→ Dataset content:
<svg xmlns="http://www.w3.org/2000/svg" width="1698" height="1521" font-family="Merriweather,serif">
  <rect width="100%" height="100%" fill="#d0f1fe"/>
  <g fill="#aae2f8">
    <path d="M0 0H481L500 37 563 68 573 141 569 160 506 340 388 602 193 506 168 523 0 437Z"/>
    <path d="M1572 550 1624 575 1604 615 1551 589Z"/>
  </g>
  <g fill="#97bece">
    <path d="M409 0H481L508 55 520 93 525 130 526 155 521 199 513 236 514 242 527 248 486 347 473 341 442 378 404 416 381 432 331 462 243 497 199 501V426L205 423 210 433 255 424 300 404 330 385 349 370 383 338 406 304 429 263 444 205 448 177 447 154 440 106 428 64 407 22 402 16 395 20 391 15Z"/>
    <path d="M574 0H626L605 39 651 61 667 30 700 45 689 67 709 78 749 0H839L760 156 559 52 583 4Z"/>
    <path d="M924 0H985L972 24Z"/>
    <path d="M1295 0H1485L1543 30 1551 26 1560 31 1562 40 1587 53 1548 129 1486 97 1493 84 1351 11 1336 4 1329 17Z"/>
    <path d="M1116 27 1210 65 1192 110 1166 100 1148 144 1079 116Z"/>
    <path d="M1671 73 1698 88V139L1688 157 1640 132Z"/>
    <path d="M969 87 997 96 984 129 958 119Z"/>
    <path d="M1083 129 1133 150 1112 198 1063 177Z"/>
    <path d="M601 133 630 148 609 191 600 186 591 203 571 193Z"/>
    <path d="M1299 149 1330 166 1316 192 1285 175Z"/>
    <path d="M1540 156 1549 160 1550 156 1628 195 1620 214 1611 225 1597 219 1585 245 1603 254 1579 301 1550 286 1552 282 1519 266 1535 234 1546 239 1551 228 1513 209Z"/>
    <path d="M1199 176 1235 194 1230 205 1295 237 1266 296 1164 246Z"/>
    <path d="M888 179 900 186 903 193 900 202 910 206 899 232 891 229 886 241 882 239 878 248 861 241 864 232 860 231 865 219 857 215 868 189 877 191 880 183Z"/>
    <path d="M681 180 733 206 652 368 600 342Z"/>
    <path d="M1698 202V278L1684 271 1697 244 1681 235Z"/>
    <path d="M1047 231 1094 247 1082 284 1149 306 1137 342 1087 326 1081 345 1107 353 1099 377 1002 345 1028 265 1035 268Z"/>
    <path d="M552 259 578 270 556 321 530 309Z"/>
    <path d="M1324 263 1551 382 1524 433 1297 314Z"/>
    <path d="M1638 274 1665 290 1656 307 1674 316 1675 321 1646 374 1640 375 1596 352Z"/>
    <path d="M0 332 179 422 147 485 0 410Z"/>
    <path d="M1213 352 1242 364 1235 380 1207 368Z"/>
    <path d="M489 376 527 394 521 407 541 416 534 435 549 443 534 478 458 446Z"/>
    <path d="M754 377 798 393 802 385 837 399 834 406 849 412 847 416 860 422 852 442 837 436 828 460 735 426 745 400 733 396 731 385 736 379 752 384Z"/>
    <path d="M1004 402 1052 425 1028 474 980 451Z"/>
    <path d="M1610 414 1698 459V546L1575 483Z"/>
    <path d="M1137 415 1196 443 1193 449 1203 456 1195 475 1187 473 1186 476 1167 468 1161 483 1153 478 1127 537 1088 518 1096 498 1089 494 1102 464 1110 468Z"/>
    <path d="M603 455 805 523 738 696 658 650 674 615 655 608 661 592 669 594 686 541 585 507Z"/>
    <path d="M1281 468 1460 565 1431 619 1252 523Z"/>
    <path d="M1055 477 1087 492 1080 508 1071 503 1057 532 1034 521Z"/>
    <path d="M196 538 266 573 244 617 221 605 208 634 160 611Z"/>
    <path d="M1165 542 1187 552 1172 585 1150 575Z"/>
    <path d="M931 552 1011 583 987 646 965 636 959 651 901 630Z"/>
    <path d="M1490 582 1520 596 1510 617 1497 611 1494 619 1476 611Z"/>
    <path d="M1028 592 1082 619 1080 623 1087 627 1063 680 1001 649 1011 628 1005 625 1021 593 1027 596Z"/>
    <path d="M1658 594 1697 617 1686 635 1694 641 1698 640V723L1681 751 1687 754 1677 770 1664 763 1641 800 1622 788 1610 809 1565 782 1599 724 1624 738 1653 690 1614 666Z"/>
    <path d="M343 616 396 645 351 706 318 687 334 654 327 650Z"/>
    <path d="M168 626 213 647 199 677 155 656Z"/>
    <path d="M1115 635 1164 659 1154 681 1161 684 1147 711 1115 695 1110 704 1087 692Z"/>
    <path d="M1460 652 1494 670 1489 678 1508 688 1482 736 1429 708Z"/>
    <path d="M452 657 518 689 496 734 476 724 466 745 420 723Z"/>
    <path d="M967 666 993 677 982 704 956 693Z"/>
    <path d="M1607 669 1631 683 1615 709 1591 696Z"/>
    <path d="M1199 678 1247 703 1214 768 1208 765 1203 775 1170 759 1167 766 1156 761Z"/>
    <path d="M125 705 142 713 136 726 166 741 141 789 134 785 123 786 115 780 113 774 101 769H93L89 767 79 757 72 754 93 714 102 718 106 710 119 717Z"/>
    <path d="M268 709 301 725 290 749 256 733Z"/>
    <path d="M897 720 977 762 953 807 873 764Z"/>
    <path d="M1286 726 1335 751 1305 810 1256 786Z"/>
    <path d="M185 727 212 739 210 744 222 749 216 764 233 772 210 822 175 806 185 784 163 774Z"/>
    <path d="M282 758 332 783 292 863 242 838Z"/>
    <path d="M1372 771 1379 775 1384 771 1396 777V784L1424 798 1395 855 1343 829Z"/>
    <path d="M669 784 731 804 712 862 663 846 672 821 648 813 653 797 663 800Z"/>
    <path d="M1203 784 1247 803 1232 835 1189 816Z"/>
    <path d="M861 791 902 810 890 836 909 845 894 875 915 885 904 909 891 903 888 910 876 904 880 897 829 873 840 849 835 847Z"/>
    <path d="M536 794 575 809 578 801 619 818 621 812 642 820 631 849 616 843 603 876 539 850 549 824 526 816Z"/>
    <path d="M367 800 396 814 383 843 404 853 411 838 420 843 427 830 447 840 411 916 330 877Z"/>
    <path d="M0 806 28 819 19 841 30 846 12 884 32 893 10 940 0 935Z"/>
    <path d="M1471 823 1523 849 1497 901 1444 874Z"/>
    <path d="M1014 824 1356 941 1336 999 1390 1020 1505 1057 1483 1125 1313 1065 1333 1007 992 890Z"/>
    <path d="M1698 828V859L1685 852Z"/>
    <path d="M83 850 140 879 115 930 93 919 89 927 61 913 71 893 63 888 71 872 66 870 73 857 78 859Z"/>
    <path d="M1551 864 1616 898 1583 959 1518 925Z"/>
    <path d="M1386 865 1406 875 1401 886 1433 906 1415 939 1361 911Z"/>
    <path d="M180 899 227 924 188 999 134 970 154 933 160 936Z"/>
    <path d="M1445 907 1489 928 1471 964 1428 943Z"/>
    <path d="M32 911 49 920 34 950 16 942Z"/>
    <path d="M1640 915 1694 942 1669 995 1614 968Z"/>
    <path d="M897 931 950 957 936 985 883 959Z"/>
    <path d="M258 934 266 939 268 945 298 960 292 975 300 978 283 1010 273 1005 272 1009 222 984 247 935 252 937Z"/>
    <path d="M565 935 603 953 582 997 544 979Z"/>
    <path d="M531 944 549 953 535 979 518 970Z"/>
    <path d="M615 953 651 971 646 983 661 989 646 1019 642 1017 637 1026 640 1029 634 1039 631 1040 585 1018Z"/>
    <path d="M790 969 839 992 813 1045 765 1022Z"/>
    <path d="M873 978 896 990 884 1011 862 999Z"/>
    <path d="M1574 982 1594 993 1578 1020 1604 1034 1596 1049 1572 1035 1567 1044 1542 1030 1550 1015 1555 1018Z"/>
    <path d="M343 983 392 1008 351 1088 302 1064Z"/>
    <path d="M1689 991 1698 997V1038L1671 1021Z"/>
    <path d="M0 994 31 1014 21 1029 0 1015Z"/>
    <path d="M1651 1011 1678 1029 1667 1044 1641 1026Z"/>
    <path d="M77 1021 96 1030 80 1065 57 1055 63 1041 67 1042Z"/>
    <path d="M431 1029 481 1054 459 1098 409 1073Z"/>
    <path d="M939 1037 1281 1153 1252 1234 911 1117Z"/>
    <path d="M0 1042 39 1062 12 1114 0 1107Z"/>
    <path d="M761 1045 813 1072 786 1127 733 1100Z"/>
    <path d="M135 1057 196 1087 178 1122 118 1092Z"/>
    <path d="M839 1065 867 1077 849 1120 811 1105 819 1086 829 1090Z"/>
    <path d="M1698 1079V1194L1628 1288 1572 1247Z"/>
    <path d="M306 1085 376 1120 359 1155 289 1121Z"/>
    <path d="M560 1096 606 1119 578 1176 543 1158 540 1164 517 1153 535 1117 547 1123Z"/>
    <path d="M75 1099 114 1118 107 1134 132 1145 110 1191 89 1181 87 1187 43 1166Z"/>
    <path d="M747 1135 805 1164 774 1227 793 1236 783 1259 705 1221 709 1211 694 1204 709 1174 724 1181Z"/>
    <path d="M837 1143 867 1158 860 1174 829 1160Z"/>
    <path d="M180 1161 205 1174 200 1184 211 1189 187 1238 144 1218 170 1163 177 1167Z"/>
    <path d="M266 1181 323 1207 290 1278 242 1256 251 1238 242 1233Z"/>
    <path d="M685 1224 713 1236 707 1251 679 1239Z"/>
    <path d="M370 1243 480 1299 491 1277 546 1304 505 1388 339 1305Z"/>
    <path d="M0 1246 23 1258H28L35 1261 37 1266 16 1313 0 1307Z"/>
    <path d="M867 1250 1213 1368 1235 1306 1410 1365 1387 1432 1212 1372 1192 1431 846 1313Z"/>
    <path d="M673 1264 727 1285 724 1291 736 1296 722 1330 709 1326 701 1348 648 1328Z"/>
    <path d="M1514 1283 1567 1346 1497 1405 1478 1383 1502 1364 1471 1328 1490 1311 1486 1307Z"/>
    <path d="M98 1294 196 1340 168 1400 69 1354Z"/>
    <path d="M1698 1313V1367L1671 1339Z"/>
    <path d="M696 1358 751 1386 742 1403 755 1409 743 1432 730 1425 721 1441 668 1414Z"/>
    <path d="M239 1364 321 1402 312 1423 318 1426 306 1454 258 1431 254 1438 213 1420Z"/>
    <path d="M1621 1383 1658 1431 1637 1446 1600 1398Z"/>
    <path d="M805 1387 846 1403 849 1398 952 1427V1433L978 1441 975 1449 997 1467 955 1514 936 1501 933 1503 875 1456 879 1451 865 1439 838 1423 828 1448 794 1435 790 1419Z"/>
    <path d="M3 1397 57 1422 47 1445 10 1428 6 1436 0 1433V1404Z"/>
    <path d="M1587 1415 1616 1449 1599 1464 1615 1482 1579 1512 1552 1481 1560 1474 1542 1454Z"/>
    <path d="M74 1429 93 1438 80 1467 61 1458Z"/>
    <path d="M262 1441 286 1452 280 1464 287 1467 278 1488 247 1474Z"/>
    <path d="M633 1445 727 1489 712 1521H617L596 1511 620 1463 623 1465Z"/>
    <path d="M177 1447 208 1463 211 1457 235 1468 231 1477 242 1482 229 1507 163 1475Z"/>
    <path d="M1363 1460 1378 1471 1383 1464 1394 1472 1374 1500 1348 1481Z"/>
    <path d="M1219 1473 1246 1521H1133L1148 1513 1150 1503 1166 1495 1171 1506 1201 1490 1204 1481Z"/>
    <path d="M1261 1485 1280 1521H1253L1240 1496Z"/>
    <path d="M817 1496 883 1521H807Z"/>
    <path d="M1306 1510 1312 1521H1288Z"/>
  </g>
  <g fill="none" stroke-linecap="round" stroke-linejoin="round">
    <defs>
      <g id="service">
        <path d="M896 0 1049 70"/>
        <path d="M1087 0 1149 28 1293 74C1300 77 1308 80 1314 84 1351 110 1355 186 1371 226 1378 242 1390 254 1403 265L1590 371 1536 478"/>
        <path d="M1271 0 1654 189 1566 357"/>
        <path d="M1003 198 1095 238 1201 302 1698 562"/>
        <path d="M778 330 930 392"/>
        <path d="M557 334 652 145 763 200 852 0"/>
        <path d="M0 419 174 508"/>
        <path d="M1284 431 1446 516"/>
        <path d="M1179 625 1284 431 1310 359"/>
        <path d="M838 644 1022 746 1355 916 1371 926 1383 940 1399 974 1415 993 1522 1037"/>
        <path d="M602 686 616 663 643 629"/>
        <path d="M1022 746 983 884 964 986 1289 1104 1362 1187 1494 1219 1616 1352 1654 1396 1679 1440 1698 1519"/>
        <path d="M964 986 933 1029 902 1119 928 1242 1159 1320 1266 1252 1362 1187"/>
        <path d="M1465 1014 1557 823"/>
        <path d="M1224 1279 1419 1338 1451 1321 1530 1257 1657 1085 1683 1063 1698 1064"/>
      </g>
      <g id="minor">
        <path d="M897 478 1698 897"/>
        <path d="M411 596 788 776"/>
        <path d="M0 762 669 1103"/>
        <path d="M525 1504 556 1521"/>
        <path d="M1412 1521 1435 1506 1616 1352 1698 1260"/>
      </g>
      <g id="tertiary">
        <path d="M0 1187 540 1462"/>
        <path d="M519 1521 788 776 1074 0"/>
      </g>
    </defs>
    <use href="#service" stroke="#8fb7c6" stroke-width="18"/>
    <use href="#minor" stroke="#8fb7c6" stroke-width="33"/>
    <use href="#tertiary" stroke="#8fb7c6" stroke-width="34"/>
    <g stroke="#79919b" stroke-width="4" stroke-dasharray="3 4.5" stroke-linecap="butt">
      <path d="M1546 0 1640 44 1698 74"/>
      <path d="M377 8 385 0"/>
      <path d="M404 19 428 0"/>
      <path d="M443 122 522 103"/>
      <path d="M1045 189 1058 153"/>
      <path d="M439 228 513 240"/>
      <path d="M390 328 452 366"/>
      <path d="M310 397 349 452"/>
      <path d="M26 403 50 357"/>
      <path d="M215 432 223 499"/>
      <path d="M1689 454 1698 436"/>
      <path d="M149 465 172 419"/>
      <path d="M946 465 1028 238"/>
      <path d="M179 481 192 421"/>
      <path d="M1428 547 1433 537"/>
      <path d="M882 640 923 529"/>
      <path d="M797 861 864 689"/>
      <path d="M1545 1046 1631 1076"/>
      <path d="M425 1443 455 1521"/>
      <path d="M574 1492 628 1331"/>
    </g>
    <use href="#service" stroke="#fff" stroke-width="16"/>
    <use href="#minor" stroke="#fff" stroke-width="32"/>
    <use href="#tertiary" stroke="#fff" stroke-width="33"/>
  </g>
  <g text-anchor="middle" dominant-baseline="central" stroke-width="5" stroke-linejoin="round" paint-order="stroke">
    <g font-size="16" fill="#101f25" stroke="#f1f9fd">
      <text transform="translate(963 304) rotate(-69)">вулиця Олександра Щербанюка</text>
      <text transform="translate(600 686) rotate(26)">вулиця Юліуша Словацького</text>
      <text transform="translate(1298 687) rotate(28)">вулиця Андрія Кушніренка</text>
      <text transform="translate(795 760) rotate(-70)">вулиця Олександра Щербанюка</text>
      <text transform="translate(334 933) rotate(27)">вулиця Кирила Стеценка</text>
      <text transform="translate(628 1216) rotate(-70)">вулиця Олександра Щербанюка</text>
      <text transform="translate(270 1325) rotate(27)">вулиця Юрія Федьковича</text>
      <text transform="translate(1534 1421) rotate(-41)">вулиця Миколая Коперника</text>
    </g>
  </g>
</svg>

→ The task: From the line containing "1640 44 1698" through the last line of the entries above, print every line exactly, including both ends, and nothing else.

→ Output:
      <path d="M1546 0 1640 44 1698 74"/>
      <path d="M377 8 385 0"/>
      <path d="M404 19 428 0"/>
      <path d="M443 122 522 103"/>
      <path d="M1045 189 1058 153"/>
      <path d="M439 228 513 240"/>
      <path d="M390 328 452 366"/>
      <path d="M310 397 349 452"/>
      <path d="M26 403 50 357"/>
      <path d="M215 432 223 499"/>
      <path d="M1689 454 1698 436"/>
      <path d="M149 465 172 419"/>
      <path d="M946 465 1028 238"/>
      <path d="M179 481 192 421"/>
      <path d="M1428 547 1433 537"/>
      <path d="M882 640 923 529"/>
      <path d="M797 861 864 689"/>
      <path d="M1545 1046 1631 1076"/>
      <path d="M425 1443 455 1521"/>
      <path d="M574 1492 628 1331"/>
    </g>
    <use href="#service" stroke="#fff" stroke-width="16"/>
    <use href="#minor" stroke="#fff" stroke-width="32"/>
    <use href="#tertiary" stroke="#fff" stroke-width="33"/>
  </g>
  <g text-anchor="middle" dominant-baseline="central" stroke-width="5" stroke-linejoin="round" paint-order="stroke">
    <g font-size="16" fill="#101f25" stroke="#f1f9fd">
      <text transform="translate(963 304) rotate(-69)">вулиця Олександра Щербанюка</text>
      <text transform="translate(600 686) rotate(26)">вулиця Юліуша Словацького</text>
      <text transform="translate(1298 687) rotate(28)">вулиця Андрія Кушніренка</text>
      <text transform="translate(795 760) rotate(-70)">вулиця Олександра Щербанюка</text>
      <text transform="translate(334 933) rotate(27)">вулиця Кирила Стеценка</text>
      <text transform="translate(628 1216) rotate(-70)">вулиця Олександра Щербанюка</text>
      <text transform="translate(270 1325) rotate(27)">вулиця Юрія Федьковича</text>
      <text transform="translate(1534 1421) rotate(-41)">вулиця Миколая Коперника</text>
    </g>
  </g>
</svg>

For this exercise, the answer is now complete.